U.S. regulators on Friday approved a new medicine that can help reduce extremely painful sickle cell disease flare-ups.

The Food and Drug Administration approved Novartis AG's Adakveo for patients 16 and older. The monthly infusion, which halves occurrences of sickle cell pain episodes, will carry a list price of roughly $85,000 to $113,000 per year, depending on dosing. Insured patients generally will pay less.

Sickle cell disease is one of the most common inherited blood disorders, affecting about 100,000 Americans, most of them black, and about 300 million people worldwide.

Its hallmark is periodic episodes in which red blood cells stick together, blocking blood from reaching organs and small blood vessels. That causes intense pain and cumulative organ damage that shortens the lives of people with the disease.

"The duration and severity of these pain crises worsens with aging. Often patients die during one of these crises," said Dr. Biree Andemariam, chief medical officer of the Sickle Cell Disease Association of America.

Andemariam, a former Novartis advisory board member, said the drug appears to work better the longer patients receive it.

The Swiss drugmaker is continuing patient testing to determine whether Adakveo, also known as crizanlizumab, lengthens patients' lives, said Ameet Mallik, the company's head of U.S. oncology and blood disorders.

He said severe pain episodes send U.S. patients to emergency departments about 200,000 times per year. About 85% are hospitalized for days to a week, running up big bills.

The debilitating condition also causes anemia, delayed growth, vision damage and painful swelling in hands and feet, making it hard for some people to maintain jobs or attend school.

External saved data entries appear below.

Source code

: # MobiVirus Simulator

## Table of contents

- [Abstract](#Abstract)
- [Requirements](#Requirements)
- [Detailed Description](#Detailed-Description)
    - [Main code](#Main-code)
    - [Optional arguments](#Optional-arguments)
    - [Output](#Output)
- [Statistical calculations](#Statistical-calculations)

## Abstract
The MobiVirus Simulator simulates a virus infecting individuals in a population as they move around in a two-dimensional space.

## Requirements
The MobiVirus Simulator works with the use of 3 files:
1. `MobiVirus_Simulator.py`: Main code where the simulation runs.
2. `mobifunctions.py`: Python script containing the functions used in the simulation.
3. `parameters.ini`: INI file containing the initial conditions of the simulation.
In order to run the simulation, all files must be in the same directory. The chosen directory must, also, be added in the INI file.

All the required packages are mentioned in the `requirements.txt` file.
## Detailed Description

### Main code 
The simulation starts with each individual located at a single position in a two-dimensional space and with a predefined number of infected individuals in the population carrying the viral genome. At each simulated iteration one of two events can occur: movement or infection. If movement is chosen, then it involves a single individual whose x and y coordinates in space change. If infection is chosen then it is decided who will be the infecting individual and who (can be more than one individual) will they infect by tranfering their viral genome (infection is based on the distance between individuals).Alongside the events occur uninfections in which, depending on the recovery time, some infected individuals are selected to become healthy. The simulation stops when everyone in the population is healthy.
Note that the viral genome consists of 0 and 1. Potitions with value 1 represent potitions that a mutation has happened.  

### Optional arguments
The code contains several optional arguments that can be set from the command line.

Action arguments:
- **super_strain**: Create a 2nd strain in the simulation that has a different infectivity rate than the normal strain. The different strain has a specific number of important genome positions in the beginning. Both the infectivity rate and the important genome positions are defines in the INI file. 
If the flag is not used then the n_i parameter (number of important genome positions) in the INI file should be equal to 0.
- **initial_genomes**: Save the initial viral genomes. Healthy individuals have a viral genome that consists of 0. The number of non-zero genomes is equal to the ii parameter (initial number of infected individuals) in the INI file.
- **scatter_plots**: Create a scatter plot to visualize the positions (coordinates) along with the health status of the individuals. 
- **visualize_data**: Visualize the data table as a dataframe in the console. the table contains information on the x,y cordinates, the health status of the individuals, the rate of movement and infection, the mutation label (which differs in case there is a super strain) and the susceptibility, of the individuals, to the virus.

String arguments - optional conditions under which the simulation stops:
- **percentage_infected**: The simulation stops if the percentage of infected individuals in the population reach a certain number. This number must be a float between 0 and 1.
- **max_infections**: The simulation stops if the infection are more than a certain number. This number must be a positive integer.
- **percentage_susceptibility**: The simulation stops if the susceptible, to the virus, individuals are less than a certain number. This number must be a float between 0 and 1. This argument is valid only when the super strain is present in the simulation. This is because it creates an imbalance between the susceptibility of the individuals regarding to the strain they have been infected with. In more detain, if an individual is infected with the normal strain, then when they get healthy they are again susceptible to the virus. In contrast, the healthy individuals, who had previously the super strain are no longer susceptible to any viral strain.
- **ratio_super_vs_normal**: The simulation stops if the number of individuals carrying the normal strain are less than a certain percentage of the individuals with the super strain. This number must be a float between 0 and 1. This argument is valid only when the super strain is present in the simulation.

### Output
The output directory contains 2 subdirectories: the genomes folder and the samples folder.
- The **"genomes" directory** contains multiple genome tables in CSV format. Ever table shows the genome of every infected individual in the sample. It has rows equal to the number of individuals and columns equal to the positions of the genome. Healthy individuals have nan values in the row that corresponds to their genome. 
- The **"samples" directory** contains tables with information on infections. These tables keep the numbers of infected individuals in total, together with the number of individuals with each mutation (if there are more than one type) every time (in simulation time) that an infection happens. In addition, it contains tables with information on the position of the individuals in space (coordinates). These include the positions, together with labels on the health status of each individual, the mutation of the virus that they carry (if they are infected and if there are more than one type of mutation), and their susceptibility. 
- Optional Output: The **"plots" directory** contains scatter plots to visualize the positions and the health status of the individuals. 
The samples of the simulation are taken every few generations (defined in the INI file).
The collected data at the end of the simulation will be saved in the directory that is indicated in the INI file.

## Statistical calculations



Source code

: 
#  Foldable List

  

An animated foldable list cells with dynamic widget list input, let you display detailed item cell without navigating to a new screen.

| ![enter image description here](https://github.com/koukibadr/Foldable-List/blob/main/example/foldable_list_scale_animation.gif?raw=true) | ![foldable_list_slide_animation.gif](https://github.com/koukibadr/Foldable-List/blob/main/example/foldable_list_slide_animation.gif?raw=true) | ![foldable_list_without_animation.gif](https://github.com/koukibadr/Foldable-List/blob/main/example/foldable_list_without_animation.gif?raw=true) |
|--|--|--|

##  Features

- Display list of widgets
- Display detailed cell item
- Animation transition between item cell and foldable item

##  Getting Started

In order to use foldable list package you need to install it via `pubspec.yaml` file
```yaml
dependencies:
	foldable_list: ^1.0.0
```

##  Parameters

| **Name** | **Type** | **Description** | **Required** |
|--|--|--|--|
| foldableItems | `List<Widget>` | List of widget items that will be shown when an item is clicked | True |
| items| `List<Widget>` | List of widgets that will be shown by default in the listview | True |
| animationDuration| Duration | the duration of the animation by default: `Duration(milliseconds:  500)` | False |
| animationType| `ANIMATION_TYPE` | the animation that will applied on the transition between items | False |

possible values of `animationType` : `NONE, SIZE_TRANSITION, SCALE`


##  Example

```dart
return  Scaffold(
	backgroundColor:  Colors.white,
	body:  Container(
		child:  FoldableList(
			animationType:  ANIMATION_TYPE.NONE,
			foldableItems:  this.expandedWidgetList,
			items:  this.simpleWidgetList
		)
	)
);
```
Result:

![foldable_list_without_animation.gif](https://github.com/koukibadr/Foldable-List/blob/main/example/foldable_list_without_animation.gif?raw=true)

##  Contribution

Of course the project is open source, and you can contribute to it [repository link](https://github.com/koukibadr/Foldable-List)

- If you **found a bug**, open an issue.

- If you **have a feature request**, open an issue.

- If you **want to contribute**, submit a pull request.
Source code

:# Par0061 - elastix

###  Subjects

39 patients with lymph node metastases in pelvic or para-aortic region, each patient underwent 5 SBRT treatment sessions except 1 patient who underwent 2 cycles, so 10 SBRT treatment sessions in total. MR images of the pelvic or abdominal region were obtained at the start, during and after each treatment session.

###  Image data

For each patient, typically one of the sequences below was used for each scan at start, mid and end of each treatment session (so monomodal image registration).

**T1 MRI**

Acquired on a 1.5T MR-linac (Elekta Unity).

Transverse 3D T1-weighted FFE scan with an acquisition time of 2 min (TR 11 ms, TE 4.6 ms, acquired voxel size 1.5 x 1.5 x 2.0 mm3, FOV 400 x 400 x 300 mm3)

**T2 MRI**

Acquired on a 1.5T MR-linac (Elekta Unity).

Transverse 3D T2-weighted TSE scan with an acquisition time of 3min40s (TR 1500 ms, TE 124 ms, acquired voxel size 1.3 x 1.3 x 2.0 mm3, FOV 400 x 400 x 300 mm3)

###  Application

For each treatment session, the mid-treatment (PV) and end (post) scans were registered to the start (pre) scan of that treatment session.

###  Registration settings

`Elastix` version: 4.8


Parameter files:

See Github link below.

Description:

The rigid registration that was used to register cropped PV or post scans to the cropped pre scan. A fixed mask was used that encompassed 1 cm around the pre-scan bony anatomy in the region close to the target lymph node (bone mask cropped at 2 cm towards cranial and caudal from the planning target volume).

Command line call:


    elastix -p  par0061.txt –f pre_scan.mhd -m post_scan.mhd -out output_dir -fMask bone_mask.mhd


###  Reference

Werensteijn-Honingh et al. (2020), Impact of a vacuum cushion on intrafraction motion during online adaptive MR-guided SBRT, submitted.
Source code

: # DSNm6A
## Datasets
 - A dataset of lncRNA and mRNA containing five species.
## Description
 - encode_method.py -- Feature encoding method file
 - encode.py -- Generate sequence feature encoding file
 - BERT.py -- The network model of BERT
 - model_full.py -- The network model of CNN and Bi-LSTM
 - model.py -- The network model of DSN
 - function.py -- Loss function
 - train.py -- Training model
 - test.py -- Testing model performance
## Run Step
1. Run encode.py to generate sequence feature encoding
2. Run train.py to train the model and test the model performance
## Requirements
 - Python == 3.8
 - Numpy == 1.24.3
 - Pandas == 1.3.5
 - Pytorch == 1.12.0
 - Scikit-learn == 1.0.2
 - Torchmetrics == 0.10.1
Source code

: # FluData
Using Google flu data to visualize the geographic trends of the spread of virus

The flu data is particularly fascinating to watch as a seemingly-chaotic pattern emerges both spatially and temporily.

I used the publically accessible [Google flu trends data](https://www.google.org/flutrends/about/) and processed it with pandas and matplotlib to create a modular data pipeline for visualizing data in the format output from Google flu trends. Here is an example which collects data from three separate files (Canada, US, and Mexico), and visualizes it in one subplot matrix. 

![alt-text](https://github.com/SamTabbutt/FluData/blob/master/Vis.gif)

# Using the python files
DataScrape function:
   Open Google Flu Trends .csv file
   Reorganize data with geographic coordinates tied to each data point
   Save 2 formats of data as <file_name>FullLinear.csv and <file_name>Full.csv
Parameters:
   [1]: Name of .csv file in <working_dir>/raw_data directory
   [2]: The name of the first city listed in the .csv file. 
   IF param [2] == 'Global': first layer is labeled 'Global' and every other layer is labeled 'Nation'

Current treatments include a 21-year-old cancer drug called hydroxyurea and Endari, approved in 2017.

In patient studies, Endari reduced frequency of pain episodes about 25% and hydroxyurea reduced them by half. Hydroxyurea can have serious side effects and requires weekly blood tests. Both drugs have complicated dosing and don't work -- or stop working -- in some patients.

In a one-year study of 198 patients, those getting the higher of two Adakveo doses averaged 1.6 pain episodes over that year and 36% had none. A comparison group on placebo averaged three pain episodes that year and 17% had none. Adakveo's side effects included influenza and high fever.

Danielle Jamison, of Islandton, South Carolina, has suffered with sickle cell pain episodes since shortly after birth. The 35-year-old previously had a half-dozen pain crises requiring hospital trips each year. Those lessened by about half when she began taking hydroxyurea nine years ago.

She hasn't been in the hospital since she started taking crizanlizumab two years ago as part of a patient study. She still has mild daily pain, but she said she can now take care of her home and drive her 9-year-old daughter to activities.

"It's made a huge difference in how much I'm able to do," Jamison said.

All three drugs work through different mechanisms, so doctors may switch patients to Adakveo or to add it to their current treatment, said Andemariam, head of University of Connecticut's sickle cell treatment and research program.

Meanwhile, numerous drugs to treat sickle cell disease and gene therapies to possibly cure it are being tested.